The end character of the first shall be different from the starting character of the second.
Then we can part the repetition vector between them in all the ways, such that the sum of the components of the first is $R-S$ and that of the second is $S$. That means that $\bf{r}$ is reparted into $\bf{r-s}$ and $\bf{s}$. Both vectors shall have at least one positive component.
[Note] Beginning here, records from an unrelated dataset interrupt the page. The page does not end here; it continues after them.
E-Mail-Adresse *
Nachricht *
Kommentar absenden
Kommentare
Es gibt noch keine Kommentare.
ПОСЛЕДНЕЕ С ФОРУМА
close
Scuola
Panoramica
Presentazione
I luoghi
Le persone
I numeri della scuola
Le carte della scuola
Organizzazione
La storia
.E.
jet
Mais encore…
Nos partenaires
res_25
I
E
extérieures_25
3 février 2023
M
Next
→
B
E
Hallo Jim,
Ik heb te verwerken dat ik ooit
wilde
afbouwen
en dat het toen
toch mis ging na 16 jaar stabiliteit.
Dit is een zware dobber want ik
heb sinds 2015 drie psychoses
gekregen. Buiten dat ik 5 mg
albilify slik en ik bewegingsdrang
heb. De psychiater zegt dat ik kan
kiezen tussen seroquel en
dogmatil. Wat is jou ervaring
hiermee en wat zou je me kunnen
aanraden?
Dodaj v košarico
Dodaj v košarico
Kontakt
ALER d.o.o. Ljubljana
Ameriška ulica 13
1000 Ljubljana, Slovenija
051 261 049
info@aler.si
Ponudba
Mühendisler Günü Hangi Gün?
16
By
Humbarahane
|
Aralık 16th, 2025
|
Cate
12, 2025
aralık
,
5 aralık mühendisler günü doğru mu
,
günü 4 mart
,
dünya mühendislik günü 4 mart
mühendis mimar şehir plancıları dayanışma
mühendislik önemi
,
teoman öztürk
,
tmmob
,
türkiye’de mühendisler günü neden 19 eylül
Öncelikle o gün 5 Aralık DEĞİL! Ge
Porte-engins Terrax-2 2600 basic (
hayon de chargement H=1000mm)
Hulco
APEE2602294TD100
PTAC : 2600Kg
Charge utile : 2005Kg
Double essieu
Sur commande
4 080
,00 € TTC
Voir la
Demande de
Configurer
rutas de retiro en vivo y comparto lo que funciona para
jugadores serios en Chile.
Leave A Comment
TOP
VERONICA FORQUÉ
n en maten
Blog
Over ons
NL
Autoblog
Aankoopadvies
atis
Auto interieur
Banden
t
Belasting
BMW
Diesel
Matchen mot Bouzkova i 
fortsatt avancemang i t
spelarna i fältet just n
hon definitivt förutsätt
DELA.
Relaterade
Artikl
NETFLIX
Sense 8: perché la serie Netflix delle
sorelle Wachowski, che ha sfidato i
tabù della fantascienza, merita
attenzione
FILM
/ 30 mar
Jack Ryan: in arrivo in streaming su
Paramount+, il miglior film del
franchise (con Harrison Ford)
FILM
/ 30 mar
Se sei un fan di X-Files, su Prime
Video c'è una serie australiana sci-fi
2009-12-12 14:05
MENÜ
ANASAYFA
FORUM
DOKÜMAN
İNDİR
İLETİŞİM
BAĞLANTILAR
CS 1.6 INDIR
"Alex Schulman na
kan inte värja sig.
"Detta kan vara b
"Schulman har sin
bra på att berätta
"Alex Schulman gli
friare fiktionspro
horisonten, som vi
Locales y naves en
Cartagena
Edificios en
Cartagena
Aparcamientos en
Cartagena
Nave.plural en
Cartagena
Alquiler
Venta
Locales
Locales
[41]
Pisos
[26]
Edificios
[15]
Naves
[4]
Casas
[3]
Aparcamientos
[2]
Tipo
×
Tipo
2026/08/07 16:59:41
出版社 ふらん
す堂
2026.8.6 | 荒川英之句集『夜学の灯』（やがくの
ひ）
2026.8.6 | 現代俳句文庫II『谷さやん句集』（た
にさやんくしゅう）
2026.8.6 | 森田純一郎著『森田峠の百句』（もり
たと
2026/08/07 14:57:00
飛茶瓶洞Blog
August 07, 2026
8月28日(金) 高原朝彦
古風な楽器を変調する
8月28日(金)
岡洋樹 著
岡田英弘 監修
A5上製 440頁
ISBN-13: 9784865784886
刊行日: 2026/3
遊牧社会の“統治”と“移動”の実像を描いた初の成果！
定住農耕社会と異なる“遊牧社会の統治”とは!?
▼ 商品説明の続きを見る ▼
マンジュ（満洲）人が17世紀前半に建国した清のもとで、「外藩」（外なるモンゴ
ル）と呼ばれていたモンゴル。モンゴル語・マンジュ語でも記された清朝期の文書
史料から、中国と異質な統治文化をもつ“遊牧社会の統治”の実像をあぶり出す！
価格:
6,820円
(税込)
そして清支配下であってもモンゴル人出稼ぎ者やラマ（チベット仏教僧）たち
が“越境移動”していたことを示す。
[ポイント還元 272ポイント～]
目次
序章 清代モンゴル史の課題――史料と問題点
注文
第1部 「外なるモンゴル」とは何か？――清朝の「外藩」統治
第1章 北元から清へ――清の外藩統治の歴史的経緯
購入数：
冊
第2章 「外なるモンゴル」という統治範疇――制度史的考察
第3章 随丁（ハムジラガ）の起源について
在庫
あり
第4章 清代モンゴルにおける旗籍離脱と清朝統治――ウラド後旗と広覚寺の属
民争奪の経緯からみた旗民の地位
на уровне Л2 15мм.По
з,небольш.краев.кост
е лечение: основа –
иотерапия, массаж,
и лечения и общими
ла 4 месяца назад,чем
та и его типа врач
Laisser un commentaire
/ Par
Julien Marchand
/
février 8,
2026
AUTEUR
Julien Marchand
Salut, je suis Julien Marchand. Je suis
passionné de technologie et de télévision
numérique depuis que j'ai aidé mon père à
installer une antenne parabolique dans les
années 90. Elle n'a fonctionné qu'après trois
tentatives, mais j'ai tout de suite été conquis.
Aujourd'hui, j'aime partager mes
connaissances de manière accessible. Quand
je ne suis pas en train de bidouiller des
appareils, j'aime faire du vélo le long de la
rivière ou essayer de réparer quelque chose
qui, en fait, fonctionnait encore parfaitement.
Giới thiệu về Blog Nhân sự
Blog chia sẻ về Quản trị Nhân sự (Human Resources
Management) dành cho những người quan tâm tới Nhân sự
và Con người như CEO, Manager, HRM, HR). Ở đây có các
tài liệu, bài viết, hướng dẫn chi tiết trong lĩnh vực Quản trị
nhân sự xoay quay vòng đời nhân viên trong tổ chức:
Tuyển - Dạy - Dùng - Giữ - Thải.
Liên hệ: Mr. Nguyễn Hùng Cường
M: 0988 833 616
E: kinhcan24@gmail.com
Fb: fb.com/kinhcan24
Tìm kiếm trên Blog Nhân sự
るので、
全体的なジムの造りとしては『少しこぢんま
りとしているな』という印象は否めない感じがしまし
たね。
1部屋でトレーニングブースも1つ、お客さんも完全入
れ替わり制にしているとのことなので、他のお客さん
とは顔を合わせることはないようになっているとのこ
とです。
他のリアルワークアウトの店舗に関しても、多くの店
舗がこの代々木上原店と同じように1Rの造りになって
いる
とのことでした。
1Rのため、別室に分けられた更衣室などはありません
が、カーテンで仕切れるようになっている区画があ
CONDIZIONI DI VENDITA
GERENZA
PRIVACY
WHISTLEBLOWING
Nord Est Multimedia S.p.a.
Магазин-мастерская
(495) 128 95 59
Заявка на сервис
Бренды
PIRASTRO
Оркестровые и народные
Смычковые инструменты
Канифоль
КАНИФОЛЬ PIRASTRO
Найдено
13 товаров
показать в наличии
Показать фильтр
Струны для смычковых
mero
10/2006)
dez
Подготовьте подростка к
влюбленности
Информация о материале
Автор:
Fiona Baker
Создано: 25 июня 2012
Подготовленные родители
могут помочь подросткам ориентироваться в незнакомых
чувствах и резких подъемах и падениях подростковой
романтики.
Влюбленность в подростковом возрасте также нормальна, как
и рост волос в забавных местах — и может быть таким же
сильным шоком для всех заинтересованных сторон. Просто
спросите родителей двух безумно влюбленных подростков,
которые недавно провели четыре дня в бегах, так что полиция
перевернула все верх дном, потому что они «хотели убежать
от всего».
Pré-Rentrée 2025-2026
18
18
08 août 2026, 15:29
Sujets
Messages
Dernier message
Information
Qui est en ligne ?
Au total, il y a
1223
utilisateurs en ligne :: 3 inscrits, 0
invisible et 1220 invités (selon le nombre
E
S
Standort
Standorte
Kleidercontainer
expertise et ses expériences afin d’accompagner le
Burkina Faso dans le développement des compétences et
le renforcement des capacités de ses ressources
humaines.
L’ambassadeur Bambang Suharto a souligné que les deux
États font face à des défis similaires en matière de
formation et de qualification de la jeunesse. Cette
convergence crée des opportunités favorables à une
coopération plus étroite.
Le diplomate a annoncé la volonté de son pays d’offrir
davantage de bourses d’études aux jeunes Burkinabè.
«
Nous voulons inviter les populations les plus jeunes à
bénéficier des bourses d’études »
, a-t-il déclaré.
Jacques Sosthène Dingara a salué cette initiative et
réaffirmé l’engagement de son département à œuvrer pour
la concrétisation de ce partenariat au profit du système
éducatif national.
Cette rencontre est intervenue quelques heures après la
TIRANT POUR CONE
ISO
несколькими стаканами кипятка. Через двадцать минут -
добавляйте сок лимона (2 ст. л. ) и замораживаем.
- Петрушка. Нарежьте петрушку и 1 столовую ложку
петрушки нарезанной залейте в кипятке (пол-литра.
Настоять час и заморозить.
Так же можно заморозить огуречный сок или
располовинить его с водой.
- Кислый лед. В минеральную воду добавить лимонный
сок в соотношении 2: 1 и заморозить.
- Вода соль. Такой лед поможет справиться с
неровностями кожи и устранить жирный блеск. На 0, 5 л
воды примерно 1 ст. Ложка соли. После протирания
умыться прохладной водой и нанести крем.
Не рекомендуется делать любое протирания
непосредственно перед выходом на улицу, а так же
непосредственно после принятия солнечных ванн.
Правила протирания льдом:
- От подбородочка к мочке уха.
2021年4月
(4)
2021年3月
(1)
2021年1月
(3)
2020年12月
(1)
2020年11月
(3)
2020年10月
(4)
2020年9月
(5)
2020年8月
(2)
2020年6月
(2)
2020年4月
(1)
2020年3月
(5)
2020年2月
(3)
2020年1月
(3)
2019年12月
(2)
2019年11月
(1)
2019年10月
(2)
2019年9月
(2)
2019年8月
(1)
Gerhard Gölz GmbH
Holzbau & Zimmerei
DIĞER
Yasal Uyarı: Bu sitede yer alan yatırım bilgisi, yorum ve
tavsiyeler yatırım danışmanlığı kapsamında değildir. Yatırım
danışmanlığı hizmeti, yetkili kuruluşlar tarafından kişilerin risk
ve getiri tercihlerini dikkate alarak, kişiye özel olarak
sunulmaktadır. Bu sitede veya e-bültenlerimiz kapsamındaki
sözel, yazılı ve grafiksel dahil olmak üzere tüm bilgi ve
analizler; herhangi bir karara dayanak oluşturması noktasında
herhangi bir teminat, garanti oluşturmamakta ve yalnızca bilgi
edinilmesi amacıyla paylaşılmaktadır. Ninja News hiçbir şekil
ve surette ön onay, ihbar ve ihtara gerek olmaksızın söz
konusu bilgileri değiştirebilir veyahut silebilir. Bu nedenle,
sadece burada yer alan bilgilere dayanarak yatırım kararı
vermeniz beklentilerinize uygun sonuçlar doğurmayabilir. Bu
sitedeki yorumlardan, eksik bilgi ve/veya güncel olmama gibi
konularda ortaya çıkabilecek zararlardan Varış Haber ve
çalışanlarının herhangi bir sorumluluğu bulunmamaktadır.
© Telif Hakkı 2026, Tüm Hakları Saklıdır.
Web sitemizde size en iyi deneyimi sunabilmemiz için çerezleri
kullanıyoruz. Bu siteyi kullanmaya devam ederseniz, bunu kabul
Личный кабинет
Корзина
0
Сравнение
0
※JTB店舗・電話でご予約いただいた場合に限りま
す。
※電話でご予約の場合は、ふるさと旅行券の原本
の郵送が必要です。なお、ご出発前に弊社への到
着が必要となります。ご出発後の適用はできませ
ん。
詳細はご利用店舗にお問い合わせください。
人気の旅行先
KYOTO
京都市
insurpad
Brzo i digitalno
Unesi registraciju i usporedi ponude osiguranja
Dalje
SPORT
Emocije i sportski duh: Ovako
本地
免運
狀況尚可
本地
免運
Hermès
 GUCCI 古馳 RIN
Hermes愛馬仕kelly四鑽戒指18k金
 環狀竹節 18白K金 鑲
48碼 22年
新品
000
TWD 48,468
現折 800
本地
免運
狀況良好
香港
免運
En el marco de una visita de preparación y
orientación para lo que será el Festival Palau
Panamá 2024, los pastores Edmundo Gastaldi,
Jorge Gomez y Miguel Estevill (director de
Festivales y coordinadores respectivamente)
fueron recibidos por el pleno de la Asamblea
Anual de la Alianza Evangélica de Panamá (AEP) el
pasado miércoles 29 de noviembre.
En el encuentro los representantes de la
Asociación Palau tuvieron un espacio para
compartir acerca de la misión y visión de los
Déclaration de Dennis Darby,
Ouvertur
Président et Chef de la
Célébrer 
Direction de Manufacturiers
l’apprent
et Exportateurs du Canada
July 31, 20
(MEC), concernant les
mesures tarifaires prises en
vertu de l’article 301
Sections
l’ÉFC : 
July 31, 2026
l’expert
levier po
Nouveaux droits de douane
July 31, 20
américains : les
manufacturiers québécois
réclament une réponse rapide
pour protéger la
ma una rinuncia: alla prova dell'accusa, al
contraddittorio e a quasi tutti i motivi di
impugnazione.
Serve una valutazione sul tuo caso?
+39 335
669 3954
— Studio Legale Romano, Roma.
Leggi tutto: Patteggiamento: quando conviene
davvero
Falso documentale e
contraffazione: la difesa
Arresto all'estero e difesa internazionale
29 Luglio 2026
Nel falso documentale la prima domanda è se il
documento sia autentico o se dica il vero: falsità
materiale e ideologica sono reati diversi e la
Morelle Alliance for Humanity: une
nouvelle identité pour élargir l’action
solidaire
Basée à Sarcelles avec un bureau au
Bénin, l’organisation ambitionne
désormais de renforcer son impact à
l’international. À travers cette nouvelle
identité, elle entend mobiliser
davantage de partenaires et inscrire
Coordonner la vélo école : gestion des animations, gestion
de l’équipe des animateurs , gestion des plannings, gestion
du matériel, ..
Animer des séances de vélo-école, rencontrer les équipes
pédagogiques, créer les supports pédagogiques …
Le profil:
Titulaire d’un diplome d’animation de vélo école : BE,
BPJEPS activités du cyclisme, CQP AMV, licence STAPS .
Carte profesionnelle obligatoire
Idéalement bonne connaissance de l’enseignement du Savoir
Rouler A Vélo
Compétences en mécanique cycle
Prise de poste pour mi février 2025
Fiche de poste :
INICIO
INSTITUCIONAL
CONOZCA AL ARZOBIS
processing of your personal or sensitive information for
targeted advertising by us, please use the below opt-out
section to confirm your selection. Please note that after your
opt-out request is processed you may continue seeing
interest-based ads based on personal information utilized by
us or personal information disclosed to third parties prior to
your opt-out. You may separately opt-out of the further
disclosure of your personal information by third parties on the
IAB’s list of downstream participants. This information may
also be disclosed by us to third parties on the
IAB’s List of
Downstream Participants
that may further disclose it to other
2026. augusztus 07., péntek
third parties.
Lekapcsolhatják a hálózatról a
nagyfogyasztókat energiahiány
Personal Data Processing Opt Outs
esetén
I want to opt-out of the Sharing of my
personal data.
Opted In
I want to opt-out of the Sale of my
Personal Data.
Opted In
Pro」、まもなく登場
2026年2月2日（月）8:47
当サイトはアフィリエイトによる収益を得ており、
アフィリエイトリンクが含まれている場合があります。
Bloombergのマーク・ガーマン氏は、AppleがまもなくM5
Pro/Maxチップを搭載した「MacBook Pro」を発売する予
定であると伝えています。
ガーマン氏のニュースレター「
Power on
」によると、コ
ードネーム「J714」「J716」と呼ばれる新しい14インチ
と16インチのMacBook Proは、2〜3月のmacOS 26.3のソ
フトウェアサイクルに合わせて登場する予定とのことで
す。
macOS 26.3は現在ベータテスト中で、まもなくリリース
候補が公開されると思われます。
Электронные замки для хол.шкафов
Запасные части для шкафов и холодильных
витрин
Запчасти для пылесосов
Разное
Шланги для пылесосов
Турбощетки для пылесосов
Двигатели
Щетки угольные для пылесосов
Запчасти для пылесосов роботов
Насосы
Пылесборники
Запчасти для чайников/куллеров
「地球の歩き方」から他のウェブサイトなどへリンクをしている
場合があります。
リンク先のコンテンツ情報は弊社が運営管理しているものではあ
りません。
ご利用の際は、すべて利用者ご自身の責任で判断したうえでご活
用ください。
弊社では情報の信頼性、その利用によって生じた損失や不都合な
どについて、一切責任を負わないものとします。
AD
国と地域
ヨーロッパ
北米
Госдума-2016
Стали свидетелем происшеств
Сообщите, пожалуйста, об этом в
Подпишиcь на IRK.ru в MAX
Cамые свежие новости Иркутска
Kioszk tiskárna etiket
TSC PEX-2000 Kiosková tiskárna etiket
However, with the conditions established above $N_{\,0} (\mathbf{0},a,b) = 0\quad \left| {\;1 \leqslant n} \right.$

We can therefore write $N_{\,0} (\mathbf{r},a,b)$ as the following sum in $j,k,\bf{s}$ $$\bbox[lightyellow] { \begin{gathered} N_{\,0} (\mathbf{r},a,b) = \left[ {1 = R} \right]\left[ {a = b = k:r_{\,k} \ne 0} \right] + \hfill \\ + \left[ {2 \leqslant R} \right]\sum\limits_{\left\{ \begin{subarray}{l} 1 \leqslant \,k \ne \,j\, \leqslant \,n \\ \mathbf{0}\, \leqslant \,\mathbf{s}\, \leqslant \,\mathbf{r}\, \\ 0 < \,\sum\limits_l {s_{\,l} } = S\, < \,R \end{subarray} \right.} {N_{\,0} (\mathbf{r} - \mathbf{s},a,k)\;N_{\,0} (\mathbf{s},j,b)} \hfill \\ \end{gathered} \tag{3} }$$

Then, for $S=1$ , (and $2 \le R$), in particular, we have $$\bbox[lightyellow] { \begin{gathered} N_{\,0} (\mathbf{r},a,b) = \sum\limits_{\left\{ \begin{subarray}{l} 1 \leqslant \,k \ne \,j\, \leqslant \,n \\ \mathbf{0} \leqslant \,\mathbf{s}\, \leqslant \,\mathbf{r} \\ 0 < \sum\limits_l {s_{\,l} } = 1\, < \,R \end{subarray} \right.} {N_{\,0} (\mathbf{r} - \mathbf{s},a,k)N_{\,0} (\mathbf{s},j,b)} = \hfill \\ = \sum\limits_{\left\{ \begin{subarray}{l} 1 \leqslant \,k \ne \,j\, \leqslant \,n \\ 1 \leqslant \,l\, \leqslant \,n \\ 1 < \,R \end{subarray} \right.} {N_{\,0} \left( {\left( {r_{\,1} ,\, \cdots ,r_{\,l} - 1,\, \cdots ,\,r_{\,n} } \right),a,k} \right)\;N_{\,0} \left( {\left( {0,\, \cdots ,1_{\,\left( l \right)} ,\, \cdots ,\,0} \right),j,b} \right)} = \hfill \\ = \sum\limits_{\left\{ \begin{subarray}{l} 1 \leqslant \,k \ne \,j\, \leqslant \,n \\ 1 \leqslant \,l\, \leqslant \,n \\ 1 < \,R \end{subarray} \right.} {N_{\,0} (\left( {r_{\,1} ,\, \cdots ,r_{\,l} - 1,\, \cdots ,\,r_{\,n} } \right),a,k)\;\left[ {l = j = b} \right]} = \hfill \\ = \sum\limits_{\left\{ \begin{subarray}{l} 1 \leqslant \,k \ne \,b\, \leqslant \,n \\ 1 < \,R \end{subarray} \right.} {N_{\,0} (\left( {r_{\,1} ,\, \cdots ,r_{\,b} - 1,\, \cdots ,\,r_{\,n} } \right),a,k)} = \hfill \\ = \sum\limits_{1 \leqslant \,k \ne \,b\, \leqslant \,n} {N_{\,0} (\mathbf{r} - \mathbf{u}(b),a,k)} = \hfill \\ = \sum\limits_{1 \leqslant \,k\, \leqslant \,n} {N_{\,0} (\mathbf{r} - \mathbf{u}(b),a,k)} - N_{\,0} (\mathbf{r} - \mathbf{u}(b),a,b) \hfill \\ \end{gathered} \tag{4} }$$

which I checked to be correct against a dozen of cases.